What to produce: Take from the material every line that contains the word "root".

[Start of section]

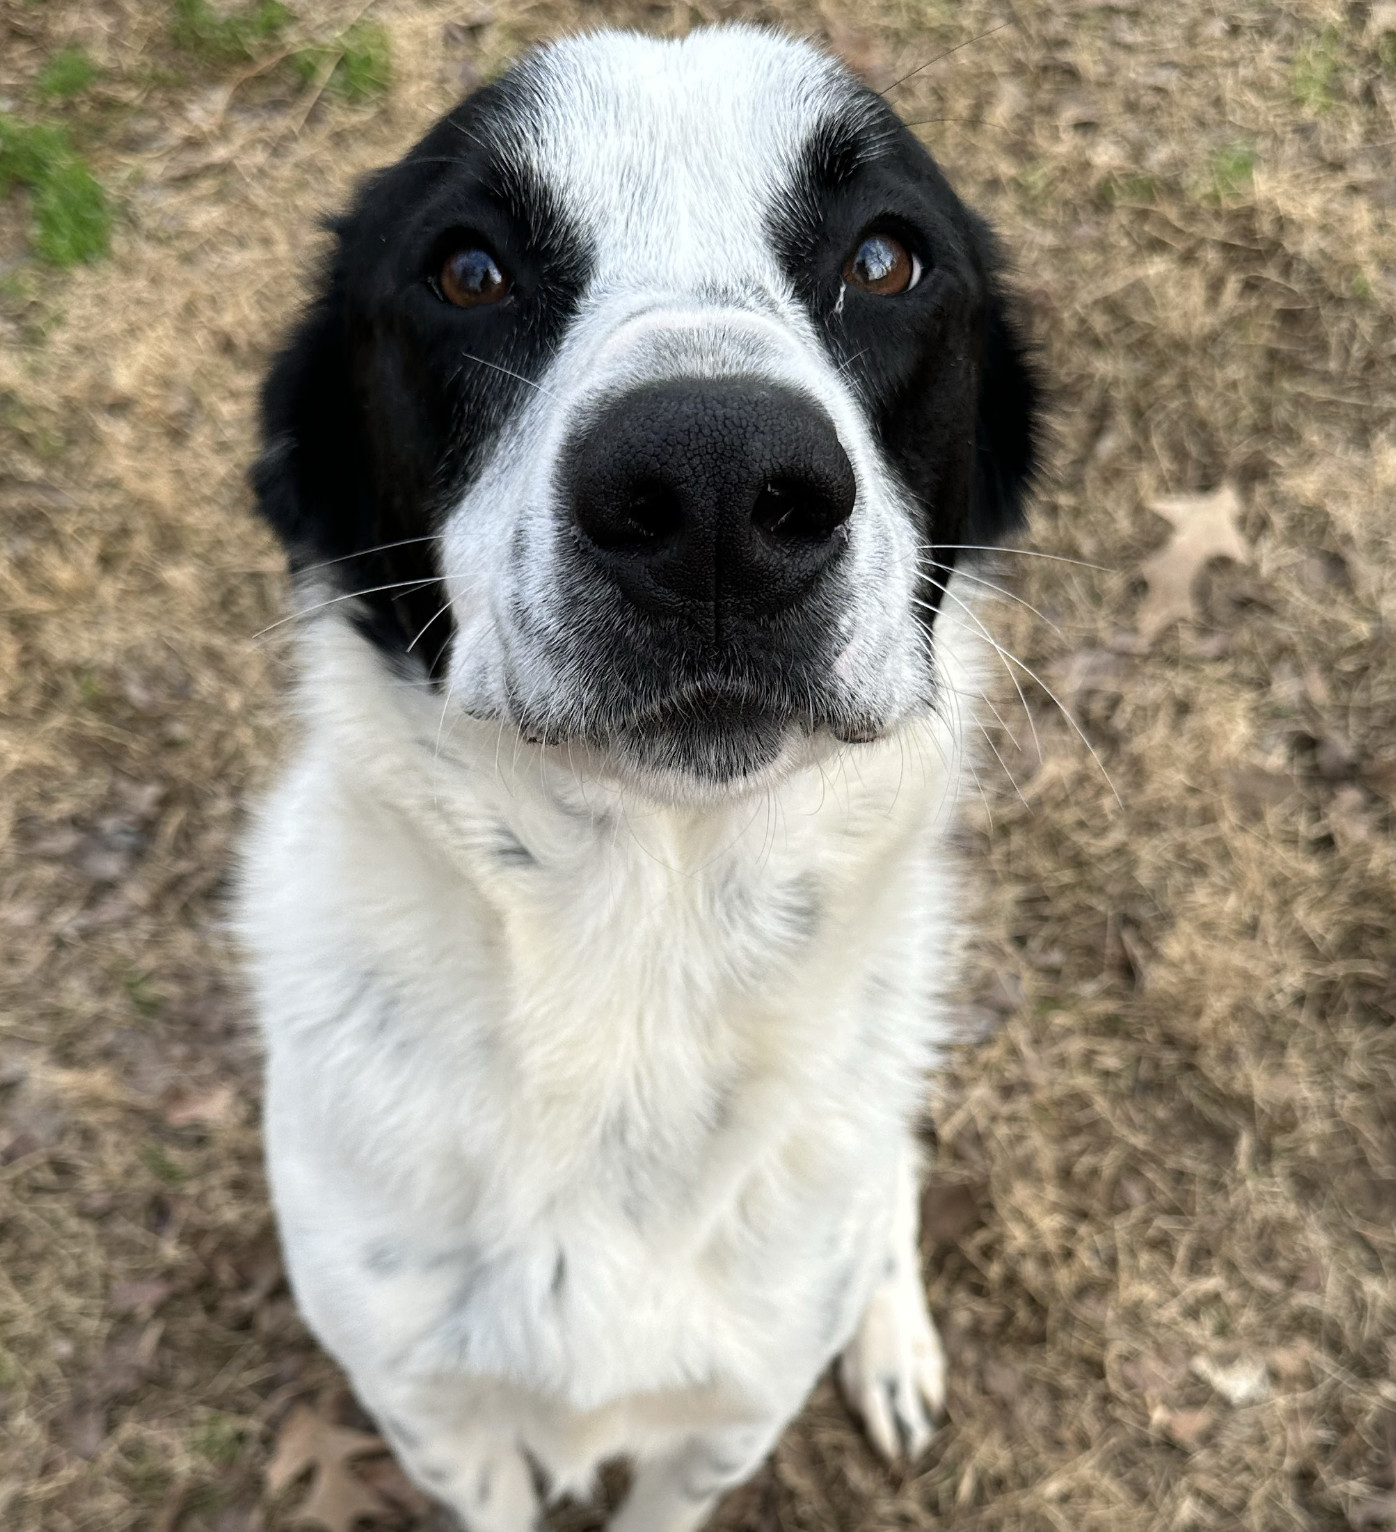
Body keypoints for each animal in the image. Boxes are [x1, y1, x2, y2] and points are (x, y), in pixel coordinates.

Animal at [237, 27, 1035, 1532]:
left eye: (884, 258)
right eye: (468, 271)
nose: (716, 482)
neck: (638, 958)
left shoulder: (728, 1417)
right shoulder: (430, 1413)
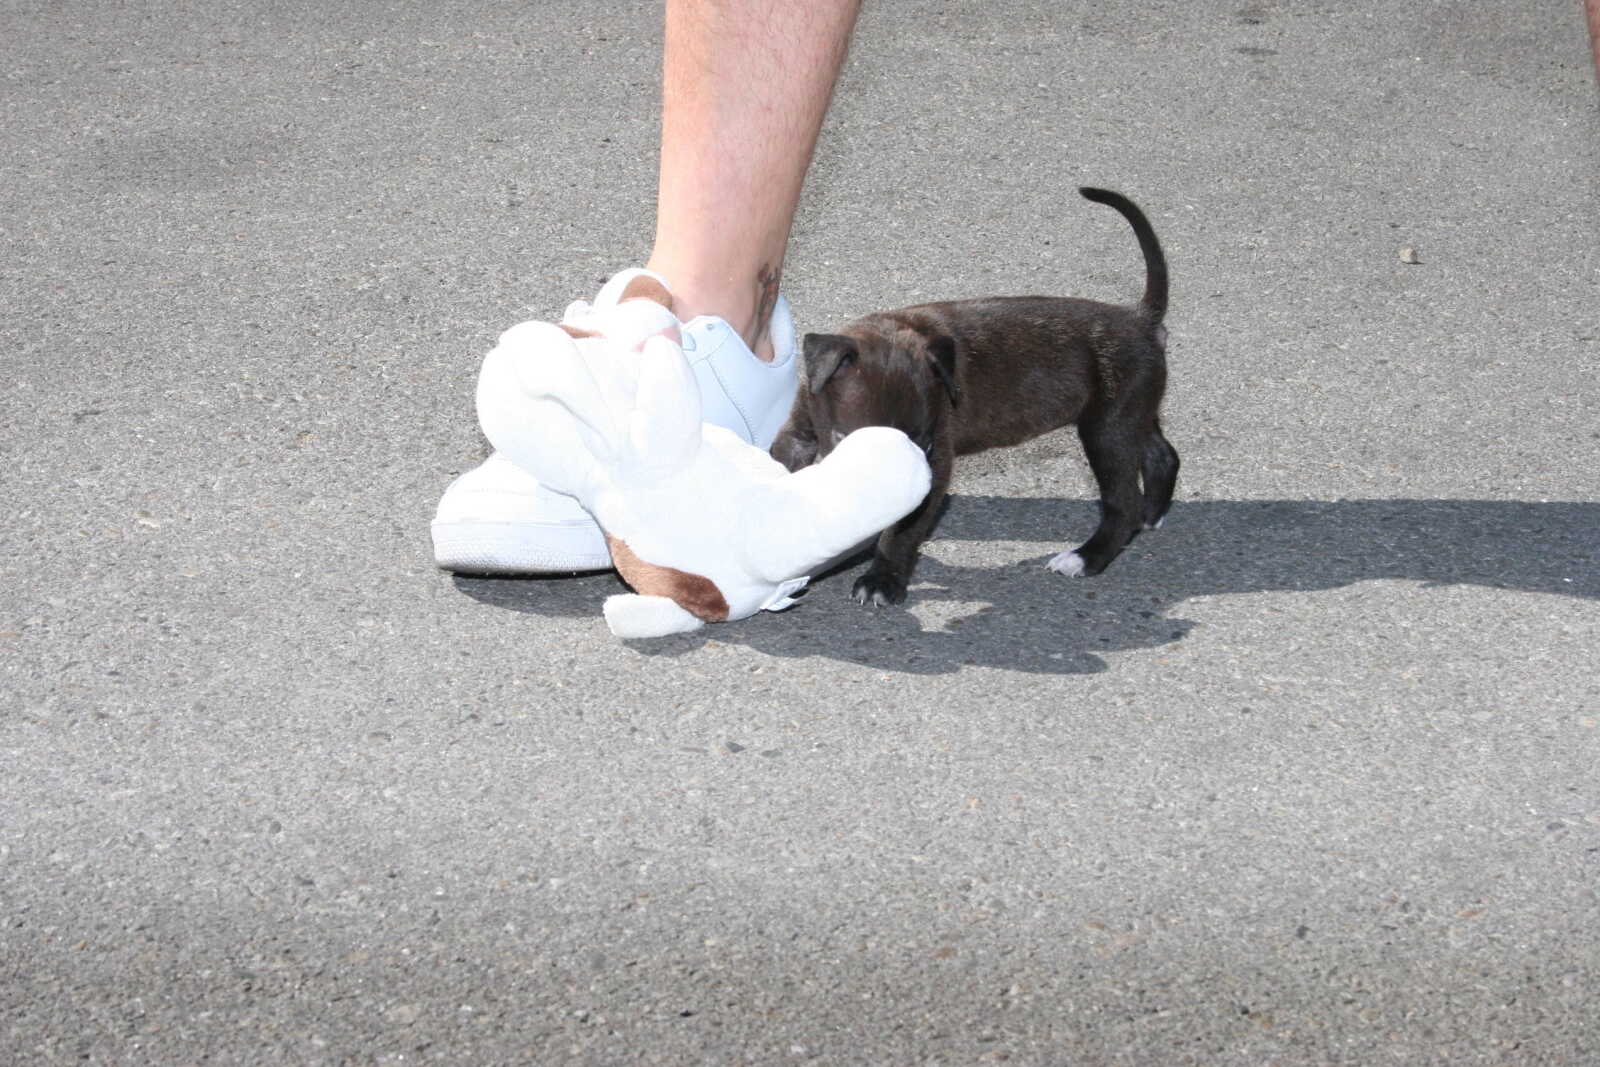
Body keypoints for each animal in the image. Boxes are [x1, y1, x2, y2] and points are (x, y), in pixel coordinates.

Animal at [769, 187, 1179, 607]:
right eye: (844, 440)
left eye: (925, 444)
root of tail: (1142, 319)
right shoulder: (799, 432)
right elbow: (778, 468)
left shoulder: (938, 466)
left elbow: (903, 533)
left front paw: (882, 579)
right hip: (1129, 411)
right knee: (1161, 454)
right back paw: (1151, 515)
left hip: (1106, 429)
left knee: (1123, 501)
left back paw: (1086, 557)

[End of section]
[Start of section]

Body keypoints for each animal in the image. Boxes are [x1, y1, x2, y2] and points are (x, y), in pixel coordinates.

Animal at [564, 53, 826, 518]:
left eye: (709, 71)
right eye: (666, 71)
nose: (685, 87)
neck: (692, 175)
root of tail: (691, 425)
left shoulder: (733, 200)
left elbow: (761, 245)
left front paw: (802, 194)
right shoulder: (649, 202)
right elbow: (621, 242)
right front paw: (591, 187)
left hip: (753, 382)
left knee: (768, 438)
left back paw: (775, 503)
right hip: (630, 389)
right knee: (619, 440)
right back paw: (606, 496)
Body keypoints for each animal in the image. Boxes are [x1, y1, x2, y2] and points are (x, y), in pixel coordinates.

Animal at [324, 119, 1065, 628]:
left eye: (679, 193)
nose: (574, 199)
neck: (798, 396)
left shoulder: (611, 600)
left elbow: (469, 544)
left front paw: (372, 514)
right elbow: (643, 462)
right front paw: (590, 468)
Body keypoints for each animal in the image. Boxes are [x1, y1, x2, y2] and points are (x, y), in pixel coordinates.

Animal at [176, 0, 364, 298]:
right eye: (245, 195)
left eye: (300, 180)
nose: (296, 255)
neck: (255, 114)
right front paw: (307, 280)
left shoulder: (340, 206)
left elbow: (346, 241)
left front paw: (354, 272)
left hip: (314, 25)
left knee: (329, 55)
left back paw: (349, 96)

[End of section]
[Start of section]

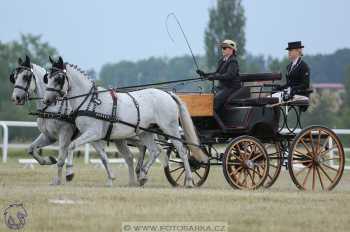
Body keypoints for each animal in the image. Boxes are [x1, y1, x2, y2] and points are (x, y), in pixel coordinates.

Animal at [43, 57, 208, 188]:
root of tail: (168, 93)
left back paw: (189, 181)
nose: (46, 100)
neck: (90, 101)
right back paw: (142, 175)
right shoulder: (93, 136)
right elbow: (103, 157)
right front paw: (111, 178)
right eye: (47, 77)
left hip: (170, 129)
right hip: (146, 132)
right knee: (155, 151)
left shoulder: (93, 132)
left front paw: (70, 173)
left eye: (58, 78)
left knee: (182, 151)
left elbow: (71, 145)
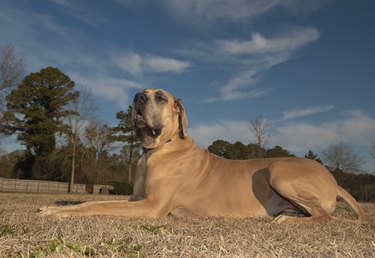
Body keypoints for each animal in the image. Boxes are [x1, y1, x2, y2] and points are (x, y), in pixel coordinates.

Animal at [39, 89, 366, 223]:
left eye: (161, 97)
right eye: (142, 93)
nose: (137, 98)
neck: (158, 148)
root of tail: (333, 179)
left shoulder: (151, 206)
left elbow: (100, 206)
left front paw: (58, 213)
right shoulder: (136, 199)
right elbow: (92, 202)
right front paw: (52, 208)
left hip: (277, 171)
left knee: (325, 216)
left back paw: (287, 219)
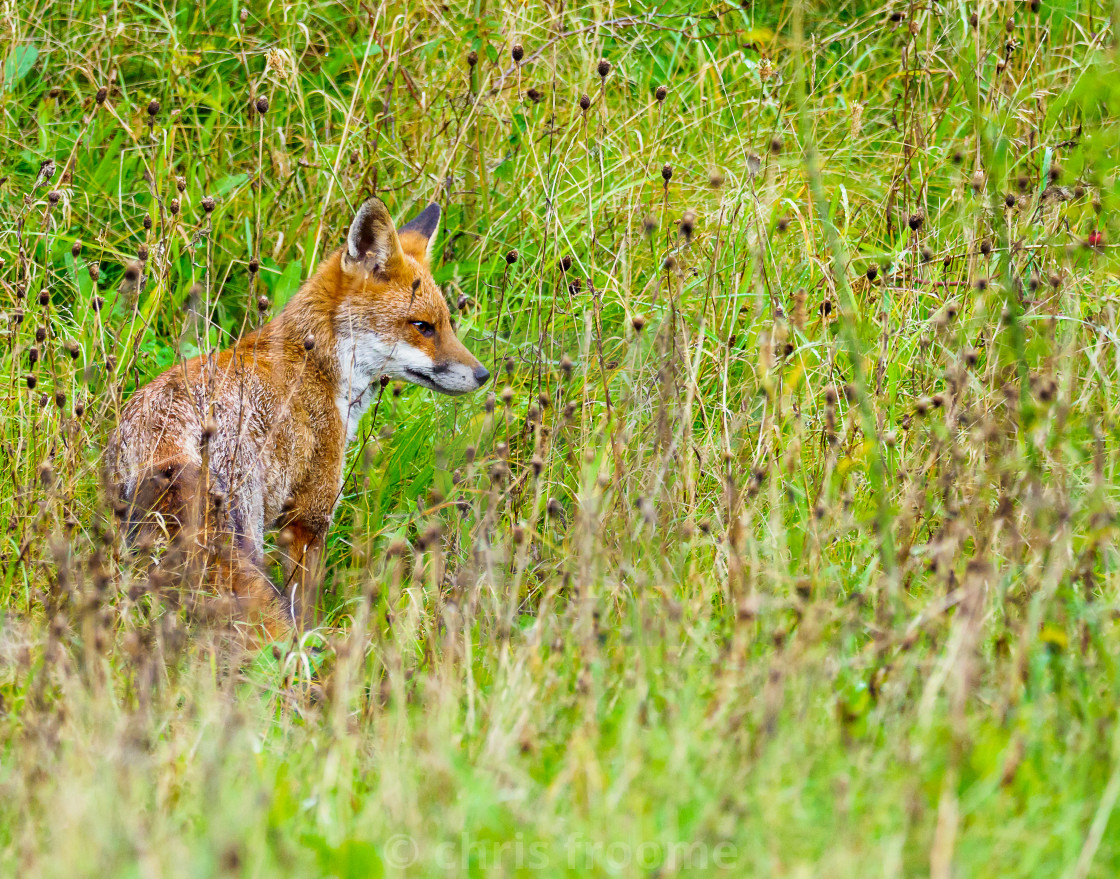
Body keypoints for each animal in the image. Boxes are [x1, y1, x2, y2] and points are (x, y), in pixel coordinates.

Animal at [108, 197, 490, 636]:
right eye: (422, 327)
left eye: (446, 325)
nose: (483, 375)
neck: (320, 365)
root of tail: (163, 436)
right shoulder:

[End of section]

Solved exercise:
root of tail: (1142, 319)
root of tail: (691, 425)
root of tail: (168, 93)
root of tail: (333, 179)
root of tail: (163, 436)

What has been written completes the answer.